Casamento coletivo reúne 46 casais LGBT com a ajuda de voluntários no Recife; FOTOS

Cerimônia ocorreu na Zona Oeste do Recife, nesta quarta-feira (19). Voluntários montaram rede de solidariedade para tornar sonhos possíveis.

Noivas e noivos se uniram oficialmente em casamento coletivo LGBT, realizado no Recife. (Foto: Aldo Carneiro/Pernambuco Press)
Noivas e noivos se uniram oficialmente em casamento coletivo LGBT, realizado no Recife. (Foto: Aldo Carneiro/Pernambuco Press)
O amor de 46 casais formados por LGBTs levou centenas de pessoas a um casamento coletivo realizado na noite desta quarta-feira (19), no bairro de Afogados, Zona Oeste do Recife. A cerimônia civil foi realizada por um juiz e teve a ajuda de uma rede de voluntários, que se uniu para tornar inesquecível o dia do “sim”.

Enunciado A: Transcreva o trecho da notícia sobre o casamento coletivo desde "Casamento coletivo reúne" até "tornar sonhos possíveis.".

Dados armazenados
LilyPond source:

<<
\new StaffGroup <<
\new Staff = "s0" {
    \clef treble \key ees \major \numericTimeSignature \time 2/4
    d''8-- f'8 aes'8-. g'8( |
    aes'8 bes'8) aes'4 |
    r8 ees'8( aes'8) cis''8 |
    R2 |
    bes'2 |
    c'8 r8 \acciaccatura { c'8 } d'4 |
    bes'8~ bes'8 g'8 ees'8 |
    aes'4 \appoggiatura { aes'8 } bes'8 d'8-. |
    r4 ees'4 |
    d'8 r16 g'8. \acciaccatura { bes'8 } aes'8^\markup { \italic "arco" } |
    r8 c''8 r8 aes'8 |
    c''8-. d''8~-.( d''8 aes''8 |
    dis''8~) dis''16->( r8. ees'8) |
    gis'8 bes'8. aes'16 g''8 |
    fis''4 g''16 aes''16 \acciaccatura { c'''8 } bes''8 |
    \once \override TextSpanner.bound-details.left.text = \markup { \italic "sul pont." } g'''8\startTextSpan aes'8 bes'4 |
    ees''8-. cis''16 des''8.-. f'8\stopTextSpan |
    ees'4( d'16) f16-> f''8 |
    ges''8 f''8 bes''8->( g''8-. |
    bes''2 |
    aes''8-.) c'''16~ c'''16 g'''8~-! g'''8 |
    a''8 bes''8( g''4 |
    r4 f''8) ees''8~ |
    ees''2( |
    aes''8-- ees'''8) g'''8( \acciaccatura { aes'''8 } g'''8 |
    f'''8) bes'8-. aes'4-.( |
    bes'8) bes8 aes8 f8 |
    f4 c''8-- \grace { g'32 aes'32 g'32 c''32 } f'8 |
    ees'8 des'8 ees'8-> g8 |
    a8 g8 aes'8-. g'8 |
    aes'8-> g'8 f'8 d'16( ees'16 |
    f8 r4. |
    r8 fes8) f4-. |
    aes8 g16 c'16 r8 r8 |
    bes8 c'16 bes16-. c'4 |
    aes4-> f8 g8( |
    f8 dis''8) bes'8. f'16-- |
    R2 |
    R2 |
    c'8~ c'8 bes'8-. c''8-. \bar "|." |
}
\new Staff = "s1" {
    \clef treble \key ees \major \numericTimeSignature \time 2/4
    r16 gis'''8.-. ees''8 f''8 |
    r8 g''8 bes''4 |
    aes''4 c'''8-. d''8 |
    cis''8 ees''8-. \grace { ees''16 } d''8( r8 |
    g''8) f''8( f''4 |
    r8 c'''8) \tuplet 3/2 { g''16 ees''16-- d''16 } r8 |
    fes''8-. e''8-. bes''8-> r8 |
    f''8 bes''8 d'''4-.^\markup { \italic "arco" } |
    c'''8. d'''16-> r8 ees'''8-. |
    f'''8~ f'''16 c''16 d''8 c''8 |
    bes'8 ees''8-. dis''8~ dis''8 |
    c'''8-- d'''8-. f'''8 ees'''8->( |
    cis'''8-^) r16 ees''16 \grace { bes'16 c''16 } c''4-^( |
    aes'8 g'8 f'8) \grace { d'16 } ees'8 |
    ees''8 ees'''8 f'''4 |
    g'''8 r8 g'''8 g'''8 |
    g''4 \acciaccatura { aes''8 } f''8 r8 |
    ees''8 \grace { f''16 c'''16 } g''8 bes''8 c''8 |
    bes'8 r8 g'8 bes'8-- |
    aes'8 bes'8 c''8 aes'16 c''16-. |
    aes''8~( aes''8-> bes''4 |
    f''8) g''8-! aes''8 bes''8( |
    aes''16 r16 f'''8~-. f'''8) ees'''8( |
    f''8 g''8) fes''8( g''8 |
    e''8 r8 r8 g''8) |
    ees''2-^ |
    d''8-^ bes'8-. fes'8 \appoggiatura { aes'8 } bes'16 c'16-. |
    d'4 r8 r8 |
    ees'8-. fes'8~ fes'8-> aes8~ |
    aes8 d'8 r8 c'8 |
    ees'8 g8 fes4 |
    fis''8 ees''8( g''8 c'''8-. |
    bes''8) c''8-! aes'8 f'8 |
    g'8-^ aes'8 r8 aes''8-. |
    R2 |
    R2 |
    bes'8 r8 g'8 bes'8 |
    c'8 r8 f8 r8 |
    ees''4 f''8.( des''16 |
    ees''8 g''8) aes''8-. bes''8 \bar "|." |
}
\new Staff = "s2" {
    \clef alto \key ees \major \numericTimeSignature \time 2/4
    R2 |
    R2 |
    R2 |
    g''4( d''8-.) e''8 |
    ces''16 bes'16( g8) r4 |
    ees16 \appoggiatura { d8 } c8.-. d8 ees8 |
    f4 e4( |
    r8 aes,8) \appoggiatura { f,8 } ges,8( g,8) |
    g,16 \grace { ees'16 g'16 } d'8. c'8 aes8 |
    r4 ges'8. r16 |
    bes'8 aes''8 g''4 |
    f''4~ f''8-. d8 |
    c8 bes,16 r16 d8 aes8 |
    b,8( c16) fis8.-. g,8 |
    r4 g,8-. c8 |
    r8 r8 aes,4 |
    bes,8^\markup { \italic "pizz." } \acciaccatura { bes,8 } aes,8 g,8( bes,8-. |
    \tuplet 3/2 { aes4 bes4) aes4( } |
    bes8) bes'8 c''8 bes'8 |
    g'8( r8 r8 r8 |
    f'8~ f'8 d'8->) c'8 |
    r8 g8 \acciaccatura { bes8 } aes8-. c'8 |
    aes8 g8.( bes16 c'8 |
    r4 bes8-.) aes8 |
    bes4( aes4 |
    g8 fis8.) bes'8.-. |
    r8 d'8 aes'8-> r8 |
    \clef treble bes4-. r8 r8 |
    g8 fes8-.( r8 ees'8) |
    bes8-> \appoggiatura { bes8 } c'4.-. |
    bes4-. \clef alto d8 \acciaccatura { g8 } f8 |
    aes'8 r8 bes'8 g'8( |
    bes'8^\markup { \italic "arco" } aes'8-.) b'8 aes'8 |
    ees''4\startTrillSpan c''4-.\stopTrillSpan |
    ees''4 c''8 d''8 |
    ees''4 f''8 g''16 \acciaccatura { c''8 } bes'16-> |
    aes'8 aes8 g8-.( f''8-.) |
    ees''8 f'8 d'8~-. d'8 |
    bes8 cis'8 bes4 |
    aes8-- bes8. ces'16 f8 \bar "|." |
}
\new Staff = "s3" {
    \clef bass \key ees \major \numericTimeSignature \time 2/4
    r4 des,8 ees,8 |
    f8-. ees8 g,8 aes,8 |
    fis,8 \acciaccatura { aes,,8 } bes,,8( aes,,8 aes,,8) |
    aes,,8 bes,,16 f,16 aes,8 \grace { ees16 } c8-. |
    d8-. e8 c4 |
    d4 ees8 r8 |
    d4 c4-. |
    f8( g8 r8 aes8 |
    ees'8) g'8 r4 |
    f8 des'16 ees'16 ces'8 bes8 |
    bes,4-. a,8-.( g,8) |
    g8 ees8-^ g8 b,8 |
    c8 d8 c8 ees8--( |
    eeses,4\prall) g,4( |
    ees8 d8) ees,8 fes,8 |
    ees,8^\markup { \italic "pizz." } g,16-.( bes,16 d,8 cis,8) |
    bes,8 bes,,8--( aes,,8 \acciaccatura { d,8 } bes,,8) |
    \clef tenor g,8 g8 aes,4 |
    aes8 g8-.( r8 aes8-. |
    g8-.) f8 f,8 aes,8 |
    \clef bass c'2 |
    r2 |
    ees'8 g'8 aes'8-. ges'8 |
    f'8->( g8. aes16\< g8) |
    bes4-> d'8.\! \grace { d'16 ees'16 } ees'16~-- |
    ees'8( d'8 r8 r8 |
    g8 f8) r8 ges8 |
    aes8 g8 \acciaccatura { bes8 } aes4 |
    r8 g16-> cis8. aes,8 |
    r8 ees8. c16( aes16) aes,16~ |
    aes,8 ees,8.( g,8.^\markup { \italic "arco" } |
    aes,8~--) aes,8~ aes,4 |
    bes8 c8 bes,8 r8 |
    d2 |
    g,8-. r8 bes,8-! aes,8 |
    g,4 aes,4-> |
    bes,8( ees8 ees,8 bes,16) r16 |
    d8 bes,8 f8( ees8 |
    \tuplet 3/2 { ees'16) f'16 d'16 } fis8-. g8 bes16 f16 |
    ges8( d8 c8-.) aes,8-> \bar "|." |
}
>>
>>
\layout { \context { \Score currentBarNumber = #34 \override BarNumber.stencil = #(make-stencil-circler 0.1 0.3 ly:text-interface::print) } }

Enunciado B: Reúna todas as linhas das entradas que contêm a palavra "tuplet", diferenciando maiúsculas de minúsculas.

Resultado do exercício A:
Casamento coletivo reúne 46 casais LGBT com a ajuda de voluntários no Recife; FOTOS

Cerimônia ocorreu na Zona Oeste do Recife, nesta quarta-feira (19). Voluntários montaram rede de solidariedade para tornar sonhos possíveis.

Resultado do exercício B:
    r8 c'''8) \tuplet 3/2 { g''16 ees''16-- d''16 } r8 |
    \tuplet 3/2 { aes4 bes4) aes4( } |
    \tuplet 3/2 { ees'16) f'16 d'16 } fis8-. g8 bes16 f16 |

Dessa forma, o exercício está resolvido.